Selected extract =>

/---

Well, I was asking anybody, so thanks for all of you who answered. 
I am not into 2x2 as much as I am into 3x3 and 4x4 (although I am a noob at both). I don't think I'll be buying any cubes in a while, since my country is having some problems (the dollar value has leaped from 2 of our currency to 3 in a matter of weeks).
BUT, if I were to buy something, I would go for a 5x5.
So.. I think I'll learn CLL whenever I feel I can't improve anymore with Ortega. Even considering that I can't imagine people being sub 4 with it.


----------



## Fyighfreak (Mar 15, 2015)

I dislike playing with my DaYan 2x2, because it pops too easily! I'm not having trouble with the tensioning, it feels great to turn, really easy to maneuver, but I'm afraid to speedsolve it like I do on my WitTwo V1, because one slight misturn or catch and BOOM it explodes! How do I solve this issue?


----------



## supercavitation (Mar 15, 2015)

Fyighfreak said:


> I dislike playing with my DaYan 2x2, because it pops too easily! I'm not having trouble with the tensioning, it feels great to turn, really easy to maneuver, but I'm afraid to speedsolve it like I do on my WitTwo V1, because one slight misturn or catch and BOOM it explodes! How do I solve this issue?



Tighten the tensions. I had the same issue. If your tensions are that loose, you can tighten them with no detriment to the performance.


----------

\---

To be done =>
• a. Revise the cube forum thread between "BUT, if I were" and "sub 4 with it.", inclusive, changing "5x5" to "7x7".
• b. Reproduce the stored entries verbatim, from their first line through the line containing "Transcribe the sheet", inclusive.

Stored records:
/---

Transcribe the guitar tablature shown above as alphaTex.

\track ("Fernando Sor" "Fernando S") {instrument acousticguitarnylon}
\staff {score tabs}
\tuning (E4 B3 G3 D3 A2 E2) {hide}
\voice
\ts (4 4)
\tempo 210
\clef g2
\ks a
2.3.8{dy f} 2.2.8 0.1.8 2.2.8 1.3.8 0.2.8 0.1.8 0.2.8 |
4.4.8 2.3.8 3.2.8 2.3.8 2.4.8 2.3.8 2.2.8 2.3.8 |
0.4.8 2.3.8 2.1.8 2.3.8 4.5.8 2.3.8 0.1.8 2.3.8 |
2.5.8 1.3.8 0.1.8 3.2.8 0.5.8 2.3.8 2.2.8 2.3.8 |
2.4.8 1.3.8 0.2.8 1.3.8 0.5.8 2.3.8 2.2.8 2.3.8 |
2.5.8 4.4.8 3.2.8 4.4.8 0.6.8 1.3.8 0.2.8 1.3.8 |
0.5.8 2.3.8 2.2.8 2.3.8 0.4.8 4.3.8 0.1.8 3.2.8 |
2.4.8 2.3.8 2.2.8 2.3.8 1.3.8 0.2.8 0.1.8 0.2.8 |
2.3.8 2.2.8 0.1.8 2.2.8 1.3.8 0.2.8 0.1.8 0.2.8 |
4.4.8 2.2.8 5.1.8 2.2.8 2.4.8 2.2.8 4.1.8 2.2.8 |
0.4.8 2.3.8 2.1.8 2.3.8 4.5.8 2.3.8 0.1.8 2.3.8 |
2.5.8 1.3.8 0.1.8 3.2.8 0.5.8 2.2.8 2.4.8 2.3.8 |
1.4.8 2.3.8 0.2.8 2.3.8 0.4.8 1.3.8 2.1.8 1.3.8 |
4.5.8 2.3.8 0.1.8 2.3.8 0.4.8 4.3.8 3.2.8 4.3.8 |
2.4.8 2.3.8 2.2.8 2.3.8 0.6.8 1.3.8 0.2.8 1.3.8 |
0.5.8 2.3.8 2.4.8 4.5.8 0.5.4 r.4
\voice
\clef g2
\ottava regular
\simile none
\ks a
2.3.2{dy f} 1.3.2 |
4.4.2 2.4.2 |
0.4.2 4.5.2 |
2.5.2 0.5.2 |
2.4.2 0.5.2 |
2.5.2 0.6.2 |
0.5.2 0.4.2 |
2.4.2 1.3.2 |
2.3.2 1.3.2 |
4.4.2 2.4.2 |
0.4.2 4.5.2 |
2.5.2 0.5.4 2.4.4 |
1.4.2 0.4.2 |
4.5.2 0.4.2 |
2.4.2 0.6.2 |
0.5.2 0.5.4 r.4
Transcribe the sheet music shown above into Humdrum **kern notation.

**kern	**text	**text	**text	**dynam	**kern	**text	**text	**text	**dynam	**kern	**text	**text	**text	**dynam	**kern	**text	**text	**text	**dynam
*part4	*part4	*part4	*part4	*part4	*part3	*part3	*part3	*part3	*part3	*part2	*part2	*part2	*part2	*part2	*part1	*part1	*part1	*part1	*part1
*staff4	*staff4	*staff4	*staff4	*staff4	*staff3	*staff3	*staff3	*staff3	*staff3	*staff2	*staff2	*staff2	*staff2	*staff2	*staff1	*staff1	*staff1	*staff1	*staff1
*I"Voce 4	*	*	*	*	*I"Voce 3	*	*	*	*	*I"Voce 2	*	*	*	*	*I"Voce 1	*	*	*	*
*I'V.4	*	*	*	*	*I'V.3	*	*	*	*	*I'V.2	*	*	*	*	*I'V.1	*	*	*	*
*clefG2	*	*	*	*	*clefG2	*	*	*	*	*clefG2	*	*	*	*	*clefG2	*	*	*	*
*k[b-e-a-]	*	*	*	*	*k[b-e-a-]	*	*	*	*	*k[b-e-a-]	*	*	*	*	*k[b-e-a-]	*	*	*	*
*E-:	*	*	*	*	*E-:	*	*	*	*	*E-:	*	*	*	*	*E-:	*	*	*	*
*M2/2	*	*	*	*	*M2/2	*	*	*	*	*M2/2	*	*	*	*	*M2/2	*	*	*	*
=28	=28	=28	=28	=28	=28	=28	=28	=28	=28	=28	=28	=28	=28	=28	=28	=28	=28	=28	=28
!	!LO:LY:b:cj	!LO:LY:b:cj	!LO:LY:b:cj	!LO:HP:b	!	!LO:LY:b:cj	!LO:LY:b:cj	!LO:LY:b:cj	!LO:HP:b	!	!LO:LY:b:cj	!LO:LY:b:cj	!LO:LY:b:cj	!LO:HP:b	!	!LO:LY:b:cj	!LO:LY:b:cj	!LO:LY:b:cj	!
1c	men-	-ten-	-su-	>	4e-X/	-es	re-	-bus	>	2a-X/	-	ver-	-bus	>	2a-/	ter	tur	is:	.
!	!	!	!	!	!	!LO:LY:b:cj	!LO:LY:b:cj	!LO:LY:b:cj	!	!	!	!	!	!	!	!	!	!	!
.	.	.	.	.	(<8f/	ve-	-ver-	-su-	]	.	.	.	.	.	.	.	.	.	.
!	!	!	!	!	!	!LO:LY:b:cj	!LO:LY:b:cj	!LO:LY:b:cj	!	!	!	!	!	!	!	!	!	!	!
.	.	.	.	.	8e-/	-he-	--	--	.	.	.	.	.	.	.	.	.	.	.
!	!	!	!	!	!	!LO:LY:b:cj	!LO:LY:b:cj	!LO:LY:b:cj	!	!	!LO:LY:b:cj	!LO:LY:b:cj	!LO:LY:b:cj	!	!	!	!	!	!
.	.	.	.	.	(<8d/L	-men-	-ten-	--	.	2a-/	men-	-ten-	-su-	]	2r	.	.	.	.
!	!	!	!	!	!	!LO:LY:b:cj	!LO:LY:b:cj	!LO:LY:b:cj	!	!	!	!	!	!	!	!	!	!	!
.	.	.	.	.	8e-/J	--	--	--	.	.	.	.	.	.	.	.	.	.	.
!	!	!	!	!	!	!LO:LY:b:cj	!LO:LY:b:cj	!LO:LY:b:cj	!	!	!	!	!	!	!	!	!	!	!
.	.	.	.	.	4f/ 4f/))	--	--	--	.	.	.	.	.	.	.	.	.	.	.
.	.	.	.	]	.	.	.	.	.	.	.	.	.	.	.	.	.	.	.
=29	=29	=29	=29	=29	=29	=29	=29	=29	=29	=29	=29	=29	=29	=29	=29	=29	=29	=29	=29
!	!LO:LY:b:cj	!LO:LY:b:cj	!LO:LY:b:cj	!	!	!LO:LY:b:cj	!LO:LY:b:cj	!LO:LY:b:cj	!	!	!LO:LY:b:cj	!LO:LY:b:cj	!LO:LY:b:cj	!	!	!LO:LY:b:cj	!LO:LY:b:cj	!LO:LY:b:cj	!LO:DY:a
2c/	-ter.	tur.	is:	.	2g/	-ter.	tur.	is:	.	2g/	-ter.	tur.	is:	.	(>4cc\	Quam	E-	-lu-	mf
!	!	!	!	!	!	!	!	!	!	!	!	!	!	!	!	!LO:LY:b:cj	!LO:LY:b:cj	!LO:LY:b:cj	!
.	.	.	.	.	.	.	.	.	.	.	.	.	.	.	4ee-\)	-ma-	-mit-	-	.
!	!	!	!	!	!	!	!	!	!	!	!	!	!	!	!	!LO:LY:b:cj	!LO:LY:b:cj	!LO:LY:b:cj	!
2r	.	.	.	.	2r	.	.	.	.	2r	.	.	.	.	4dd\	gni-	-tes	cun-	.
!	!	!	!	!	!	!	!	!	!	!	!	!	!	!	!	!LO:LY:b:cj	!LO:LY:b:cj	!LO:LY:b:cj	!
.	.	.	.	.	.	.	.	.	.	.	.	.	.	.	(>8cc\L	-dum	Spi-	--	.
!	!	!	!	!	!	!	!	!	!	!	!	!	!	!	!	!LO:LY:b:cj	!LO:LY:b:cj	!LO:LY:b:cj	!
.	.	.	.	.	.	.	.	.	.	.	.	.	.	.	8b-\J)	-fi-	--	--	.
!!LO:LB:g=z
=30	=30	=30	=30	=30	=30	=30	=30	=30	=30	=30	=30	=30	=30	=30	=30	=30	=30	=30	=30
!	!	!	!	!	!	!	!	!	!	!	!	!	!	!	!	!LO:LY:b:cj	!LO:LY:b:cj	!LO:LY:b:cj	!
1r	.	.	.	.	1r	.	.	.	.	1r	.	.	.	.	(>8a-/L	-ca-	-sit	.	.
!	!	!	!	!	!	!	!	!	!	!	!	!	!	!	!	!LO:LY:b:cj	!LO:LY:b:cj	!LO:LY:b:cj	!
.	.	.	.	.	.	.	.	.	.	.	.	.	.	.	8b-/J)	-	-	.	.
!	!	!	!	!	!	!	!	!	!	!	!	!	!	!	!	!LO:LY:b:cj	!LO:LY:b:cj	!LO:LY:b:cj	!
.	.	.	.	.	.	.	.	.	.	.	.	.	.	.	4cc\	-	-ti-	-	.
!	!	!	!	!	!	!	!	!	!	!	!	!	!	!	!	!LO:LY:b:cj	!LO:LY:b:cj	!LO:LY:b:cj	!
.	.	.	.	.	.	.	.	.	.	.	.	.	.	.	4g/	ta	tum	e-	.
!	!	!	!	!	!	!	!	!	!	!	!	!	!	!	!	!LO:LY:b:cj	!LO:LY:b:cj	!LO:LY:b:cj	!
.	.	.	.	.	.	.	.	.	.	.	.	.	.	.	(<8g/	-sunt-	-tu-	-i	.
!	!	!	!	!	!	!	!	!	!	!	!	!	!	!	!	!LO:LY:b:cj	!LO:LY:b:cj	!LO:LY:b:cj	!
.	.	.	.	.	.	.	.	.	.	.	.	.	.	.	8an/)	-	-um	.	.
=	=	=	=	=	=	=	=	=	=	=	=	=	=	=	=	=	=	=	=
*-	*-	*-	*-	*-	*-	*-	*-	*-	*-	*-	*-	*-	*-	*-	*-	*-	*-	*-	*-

\---

Answers =>
• a.
BUT, if I were to buy something, I would go for a 7x7.
So.. I think I'll learn CLL whenever I feel I can't improve anymore with Ortega. Even considering that I can't imagine people being sub 4 with it.

• b.
Transcribe the guitar tablature shown above as alphaTex.

\track ("Fernando Sor" "Fernando S") {instrument acousticguitarnylon}
\staff {score tabs}
\tuning (E4 B3 G3 D3 A2 E2) {hide}
\voice
\ts (4 4)
\tempo 210
\clef g2
\ks a
2.3.8{dy f} 2.2.8 0.1.8 2.2.8 1.3.8 0.2.8 0.1.8 0.2.8 |
4.4.8 2.3.8 3.2.8 2.3.8 2.4.8 2.3.8 2.2.8 2.3.8 |
0.4.8 2.3.8 2.1.8 2.3.8 4.5.8 2.3.8 0.1.8 2.3.8 |
2.5.8 1.3.8 0.1.8 3.2.8 0.5.8 2.3.8 2.2.8 2.3.8 |
2.4.8 1.3.8 0.2.8 1.3.8 0.5.8 2.3.8 2.2.8 2.3.8 |
2.5.8 4.4.8 3.2.8 4.4.8 0.6.8 1.3.8 0.2.8 1.3.8 |
0.5.8 2.3.8 2.2.8 2.3.8 0.4.8 4.3.8 0.1.8 3.2.8 |
2.4.8 2.3.8 2.2.8 2.3.8 1.3.8 0.2.8 0.1.8 0.2.8 |
2.3.8 2.2.8 0.1.8 2.2.8 1.3.8 0.2.8 0.1.8 0.2.8 |
4.4.8 2.2.8 5.1.8 2.2.8 2.4.8 2.2.8 4.1.8 2.2.8 |
0.4.8 2.3.8 2.1.8 2.3.8 4.5.8 2.3.8 0.1.8 2.3.8 |
2.5.8 1.3.8 0.1.8 3.2.8 0.5.8 2.2.8 2.4.8 2.3.8 |
1.4.8 2.3.8 0.2.8 2.3.8 0.4.8 1.3.8 2.1.8 1.3.8 |
4.5.8 2.3.8 0.1.8 2.3.8 0.4.8 4.3.8 3.2.8 4.3.8 |
2.4.8 2.3.8 2.2.8 2.3.8 0.6.8 1.3.8 0.2.8 1.3.8 |
0.5.8 2.3.8 2.4.8 4.5.8 0.5.4 r.4
\voice
\clef g2
\ottava regular
\simile none
\ks a
2.3.2{dy f} 1.3.2 |
4.4.2 2.4.2 |
0.4.2 4.5.2 |
2.5.2 0.5.2 |
2.4.2 0.5.2 |
2.5.2 0.6.2 |
0.5.2 0.4.2 |
2.4.2 1.3.2 |
2.3.2 1.3.2 |
4.4.2 2.4.2 |
0.4.2 4.5.2 |
2.5.2 0.5.4 2.4.4 |
1.4.2 0.4.2 |
4.5.2 0.4.2 |
2.4.2 0.6.2 |
0.5.2 0.5.4 r.4
Transcribe the sheet music shown above into Humdrum **kern notation.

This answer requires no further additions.